• **Required work**:
Every record should be written out again in full, with no character altered.

(Listed entries Opens)

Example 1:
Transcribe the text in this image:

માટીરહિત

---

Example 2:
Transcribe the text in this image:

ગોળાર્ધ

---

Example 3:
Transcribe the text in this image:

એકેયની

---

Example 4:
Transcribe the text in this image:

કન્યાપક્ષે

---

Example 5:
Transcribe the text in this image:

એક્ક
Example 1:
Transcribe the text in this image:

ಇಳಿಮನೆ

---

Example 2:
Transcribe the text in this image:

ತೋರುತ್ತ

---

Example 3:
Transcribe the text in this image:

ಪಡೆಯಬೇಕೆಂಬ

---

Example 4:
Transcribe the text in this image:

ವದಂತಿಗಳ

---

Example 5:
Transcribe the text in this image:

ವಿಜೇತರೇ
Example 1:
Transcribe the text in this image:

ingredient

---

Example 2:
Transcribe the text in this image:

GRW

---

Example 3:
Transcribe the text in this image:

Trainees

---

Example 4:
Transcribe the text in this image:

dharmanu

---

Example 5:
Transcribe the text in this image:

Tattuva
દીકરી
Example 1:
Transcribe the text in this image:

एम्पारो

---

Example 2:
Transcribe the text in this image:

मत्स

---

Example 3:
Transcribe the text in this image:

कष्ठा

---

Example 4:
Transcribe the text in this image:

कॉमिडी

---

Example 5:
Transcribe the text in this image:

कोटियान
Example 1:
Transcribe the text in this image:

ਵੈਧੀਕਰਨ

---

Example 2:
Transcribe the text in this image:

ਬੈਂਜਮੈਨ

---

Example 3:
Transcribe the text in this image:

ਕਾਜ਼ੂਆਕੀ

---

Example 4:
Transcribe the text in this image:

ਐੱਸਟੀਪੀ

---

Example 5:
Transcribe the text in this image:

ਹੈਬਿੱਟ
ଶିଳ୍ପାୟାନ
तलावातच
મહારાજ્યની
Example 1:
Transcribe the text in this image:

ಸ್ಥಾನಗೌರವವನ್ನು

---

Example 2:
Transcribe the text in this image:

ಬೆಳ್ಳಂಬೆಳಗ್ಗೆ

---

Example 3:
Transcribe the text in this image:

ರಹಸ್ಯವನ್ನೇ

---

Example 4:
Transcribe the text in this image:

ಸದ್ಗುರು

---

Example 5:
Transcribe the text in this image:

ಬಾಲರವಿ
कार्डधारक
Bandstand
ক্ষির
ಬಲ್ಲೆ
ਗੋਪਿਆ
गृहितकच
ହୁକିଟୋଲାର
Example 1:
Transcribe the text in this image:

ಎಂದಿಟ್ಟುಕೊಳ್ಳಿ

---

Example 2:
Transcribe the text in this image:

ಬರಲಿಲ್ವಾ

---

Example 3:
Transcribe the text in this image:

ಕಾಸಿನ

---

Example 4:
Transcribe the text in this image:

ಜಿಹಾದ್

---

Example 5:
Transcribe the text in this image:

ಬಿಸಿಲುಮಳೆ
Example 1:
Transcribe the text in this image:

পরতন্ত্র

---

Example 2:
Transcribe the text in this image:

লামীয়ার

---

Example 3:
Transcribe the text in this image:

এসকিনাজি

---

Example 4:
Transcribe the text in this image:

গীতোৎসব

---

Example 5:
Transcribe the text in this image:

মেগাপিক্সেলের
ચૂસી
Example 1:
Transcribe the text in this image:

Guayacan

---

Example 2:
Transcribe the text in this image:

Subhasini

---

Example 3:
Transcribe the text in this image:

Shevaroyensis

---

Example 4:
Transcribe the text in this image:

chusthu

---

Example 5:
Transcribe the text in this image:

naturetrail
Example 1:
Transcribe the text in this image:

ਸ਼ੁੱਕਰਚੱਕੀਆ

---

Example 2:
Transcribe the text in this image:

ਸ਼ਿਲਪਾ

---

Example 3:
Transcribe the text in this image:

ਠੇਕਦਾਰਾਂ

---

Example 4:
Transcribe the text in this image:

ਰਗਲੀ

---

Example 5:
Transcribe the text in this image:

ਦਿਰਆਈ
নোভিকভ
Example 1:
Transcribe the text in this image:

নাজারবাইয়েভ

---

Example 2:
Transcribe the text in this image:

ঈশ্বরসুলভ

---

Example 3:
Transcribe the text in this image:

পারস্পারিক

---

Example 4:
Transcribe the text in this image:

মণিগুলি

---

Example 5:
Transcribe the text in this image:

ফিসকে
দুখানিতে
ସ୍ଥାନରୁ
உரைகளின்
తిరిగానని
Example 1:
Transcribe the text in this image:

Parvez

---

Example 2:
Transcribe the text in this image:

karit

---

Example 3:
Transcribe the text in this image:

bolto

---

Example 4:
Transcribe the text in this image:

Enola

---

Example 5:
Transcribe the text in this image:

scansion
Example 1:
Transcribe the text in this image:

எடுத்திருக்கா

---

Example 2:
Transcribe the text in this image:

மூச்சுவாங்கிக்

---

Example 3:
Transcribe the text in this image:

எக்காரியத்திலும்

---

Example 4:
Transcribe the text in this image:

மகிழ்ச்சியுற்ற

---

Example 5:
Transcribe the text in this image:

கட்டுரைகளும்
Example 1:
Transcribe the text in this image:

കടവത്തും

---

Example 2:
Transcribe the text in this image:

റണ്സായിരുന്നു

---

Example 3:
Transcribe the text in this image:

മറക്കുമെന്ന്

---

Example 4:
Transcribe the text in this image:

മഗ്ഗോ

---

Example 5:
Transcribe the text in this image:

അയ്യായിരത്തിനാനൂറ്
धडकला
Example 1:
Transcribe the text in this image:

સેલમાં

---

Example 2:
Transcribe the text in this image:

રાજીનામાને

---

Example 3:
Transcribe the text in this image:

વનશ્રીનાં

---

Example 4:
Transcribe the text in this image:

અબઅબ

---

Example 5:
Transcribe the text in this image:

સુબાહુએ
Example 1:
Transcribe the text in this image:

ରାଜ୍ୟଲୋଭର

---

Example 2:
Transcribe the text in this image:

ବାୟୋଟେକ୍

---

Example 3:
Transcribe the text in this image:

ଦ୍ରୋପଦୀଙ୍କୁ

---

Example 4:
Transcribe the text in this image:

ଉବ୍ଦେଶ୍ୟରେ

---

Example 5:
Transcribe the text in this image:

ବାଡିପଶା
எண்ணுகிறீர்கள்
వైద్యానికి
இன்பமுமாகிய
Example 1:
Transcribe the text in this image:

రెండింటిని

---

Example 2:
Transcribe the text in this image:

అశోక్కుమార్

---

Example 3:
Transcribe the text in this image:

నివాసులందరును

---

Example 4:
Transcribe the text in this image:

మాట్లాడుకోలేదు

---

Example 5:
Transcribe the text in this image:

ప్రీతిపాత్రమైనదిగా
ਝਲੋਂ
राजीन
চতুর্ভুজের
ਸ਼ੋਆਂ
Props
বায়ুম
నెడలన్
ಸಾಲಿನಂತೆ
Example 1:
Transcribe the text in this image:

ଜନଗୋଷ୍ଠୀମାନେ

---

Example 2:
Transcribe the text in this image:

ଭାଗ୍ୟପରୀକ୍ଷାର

(Listed entries Closes)

• **Expected output**:
Example 1:
Transcribe the text in this image:

માટીરહિત

---

Example 2:
Transcribe the text in this image:

ગોળાર્ધ

---

Example 3:
Transcribe the text in this image:

એકેયની

---

Example 4:
Transcribe the text in this image:

કન્યાપક્ષે

---

Example 5:
Transcribe the text in this image:

એક્ક
Example 1:
Transcribe the text in this image:

ಇಳಿಮನೆ

---

Example 2:
Transcribe the text in this image:

ತೋರುತ್ತ

---

Example 3:
Transcribe the text in this image:

ಪಡೆಯಬೇಕೆಂಬ

---

Example 4:
Transcribe the text in this image:

ವದಂತಿಗಳ

---

Example 5:
Transcribe the text in this image:

ವಿಜೇತರೇ
Example 1:
Transcribe the text in this image:

ingredient

---

Example 2:
Transcribe the text in this image:

GRW

---

Example 3:
Transcribe the text in this image:

Trainees

---

Example 4:
Transcribe the text in this image:

dharmanu

---

Example 5:
Transcribe the text in this image:

Tattuva
દીકરી
Example 1:
Transcribe the text in this image:

एम्पारो

---

Example 2:
Transcribe the text in this image:

मत्स

---

Example 3:
Transcribe the text in this image:

कष्ठा

---

Example 4:
Transcribe the text in this image:

कॉमिडी

---

Example 5:
Transcribe the text in this image:

कोटियान
Example 1:
Transcribe the text in this image:

ਵੈਧੀਕਰਨ

---

Example 2:
Transcribe the text in this image:

ਬੈਂਜਮੈਨ

---

Example 3:
Transcribe the text in this image:

ਕਾਜ਼ੂਆਕੀ

---

Example 4:
Transcribe the text in this image:

ਐੱਸਟੀਪੀ

---

Example 5:
Transcribe the text in this image:

ਹੈਬਿੱਟ
ଶିଳ୍ପାୟାନ
तलावातच
મહારાજ્યની
Example 1:
Transcribe the text in this image:

ಸ್ಥಾನಗೌರವವನ್ನು

---

Example 2:
Transcribe the text in this image:

ಬೆಳ್ಳಂಬೆಳಗ್ಗೆ

---

Example 3:
Transcribe the text in this image:

ರಹಸ್ಯವನ್ನೇ

---

Example 4:
Transcribe the text in this image:

ಸದ್ಗುರು

---

Example 5:
Transcribe the text in this image:

ಬಾಲರವಿ
कार्डधारक
Bandstand
ক্ষির
ಬಲ್ಲೆ
ਗੋਪਿਆ
गृहितकच
ହୁକିଟୋଲାର
Example 1:
Transcribe the text in this image:

ಎಂದಿಟ್ಟುಕೊಳ್ಳಿ

---

Example 2:
Transcribe the text in this image:

ಬರಲಿಲ್ವಾ

---

Example 3:
Transcribe the text in this image:

ಕಾಸಿನ

---

Example 4:
Transcribe the text in this image:

ಜಿಹಾದ್

---

Example 5:
Transcribe the text in this image:

ಬಿಸಿಲುಮಳೆ
Example 1:
Transcribe the text in this image:

পরতন্ত্র

---

Example 2:
Transcribe the text in this image:

লামীয়ার

---

Example 3:
Transcribe the text in this image:

এসকিনাজি

---

Example 4:
Transcribe the text in this image:

গীতোৎসব

---

Example 5:
Transcribe the text in this image:

মেগাপিক্সেলের
ચૂસી
Example 1:
Transcribe the text in this image:

Guayacan

---

Example 2:
Transcribe the text in this image:

Subhasini

---

Example 3:
Transcribe the text in this image:

Shevaroyensis

---

Example 4:
Transcribe the text in this image:

chusthu

---

Example 5:
Transcribe the text in this image:

naturetrail
Example 1:
Transcribe the text in this image:

ਸ਼ੁੱਕਰਚੱਕੀਆ

---

Example 2:
Transcribe the text in this image:

ਸ਼ਿਲਪਾ

---

Example 3:
Transcribe the text in this image:

ਠੇਕਦਾਰਾਂ

---

Example 4:
Transcribe the text in this image:

ਰਗਲੀ

---

Example 5:
Transcribe the text in this image:

ਦਿਰਆਈ
নোভিকভ
Example 1:
Transcribe the text in this image:

নাজারবাইয়েভ

---

Example 2:
Transcribe the text in this image:

ঈশ্বরসুলভ

---

Example 3:
Transcribe the text in this image:

পারস্পারিক

---

Example 4:
Transcribe the text in this image:

মণিগুলি

---

Example 5:
Transcribe the text in this image:

ফিসকে
দুখানিতে
ସ୍ଥାନରୁ
உரைகளின்
తిరిగానని
Example 1:
Transcribe the text in this image:

Parvez

---

Example 2:
Transcribe the text in this image:

karit

---

Example 3:
Transcribe the text in this image:

bolto

---

Example 4:
Transcribe the text in this image:

Enola

---

Example 5:
Transcribe the text in this image:

scansion
Example 1:
Transcribe the text in this image:

எடுத்திருக்கா

---

Example 2:
Transcribe the text in this image:

மூச்சுவாங்கிக்

---

Example 3:
Transcribe the text in this image:

எக்காரியத்திலும்

---

Example 4:
Transcribe the text in this image:

மகிழ்ச்சியுற்ற

---

Example 5:
Transcribe the text in this image:

கட்டுரைகளும்
Example 1:
Transcribe the text in this image:

കടവത്തും

---

Example 2:
Transcribe the text in this image:

റണ്സായിരുന്നു

---

Example 3:
Transcribe the text in this image:

മറക്കുമെന്ന്

---

Example 4:
Transcribe the text in this image:

മഗ്ഗോ

---

Example 5:
Transcribe the text in this image:

അയ്യായിരത്തിനാനൂറ്
धडकला
Example 1:
Transcribe the text in this image:

સેલમાં

---

Example 2:
Transcribe the text in this image:

રાજીનામાને

---

Example 3:
Transcribe the text in this image:

વનશ્રીનાં

---

Example 4:
Transcribe the text in this image:

અબઅબ

---

Example 5:
Transcribe the text in this image:

સુબાહુએ
Example 1:
Transcribe the text in this image:

ରାଜ୍ୟଲୋଭର

---

Example 2:
Transcribe the text in this image:

ବାୟୋଟେକ୍

---

Example 3:
Transcribe the text in this image:

ଦ୍ରୋପଦୀଙ୍କୁ

---

Example 4:
Transcribe the text in this image:

ଉବ୍ଦେଶ୍ୟରେ

---

Example 5:
Transcribe the text in this image:

ବାଡିପଶା
எண்ணுகிறீர்கள்
వైద్యానికి
இன்பமுமாகிய
Example 1:
Transcribe the text in this image:

రెండింటిని

---

Example 2:
Transcribe the text in this image:

అశోక్కుమార్

---

Example 3:
Transcribe the text in this image:

నివాసులందరును

---

Example 4:
Transcribe the text in this image:

మాట్లాడుకోలేదు

---

Example 5:
Transcribe the text in this image:

ప్రీతిపాత్రమైనదిగా
ਝਲੋਂ
राजीन
চতুর্ভুজের
ਸ਼ੋਆਂ
Props
বায়ুম
నెడలన్
ಸಾಲಿನಂತೆ
Example 1:
Transcribe the text in this image:

ଜନଗୋଷ୍ଠୀମାନେ

---

Example 2:
Transcribe the text in this image:

ଭାଗ୍ୟପରୀକ୍ଷାର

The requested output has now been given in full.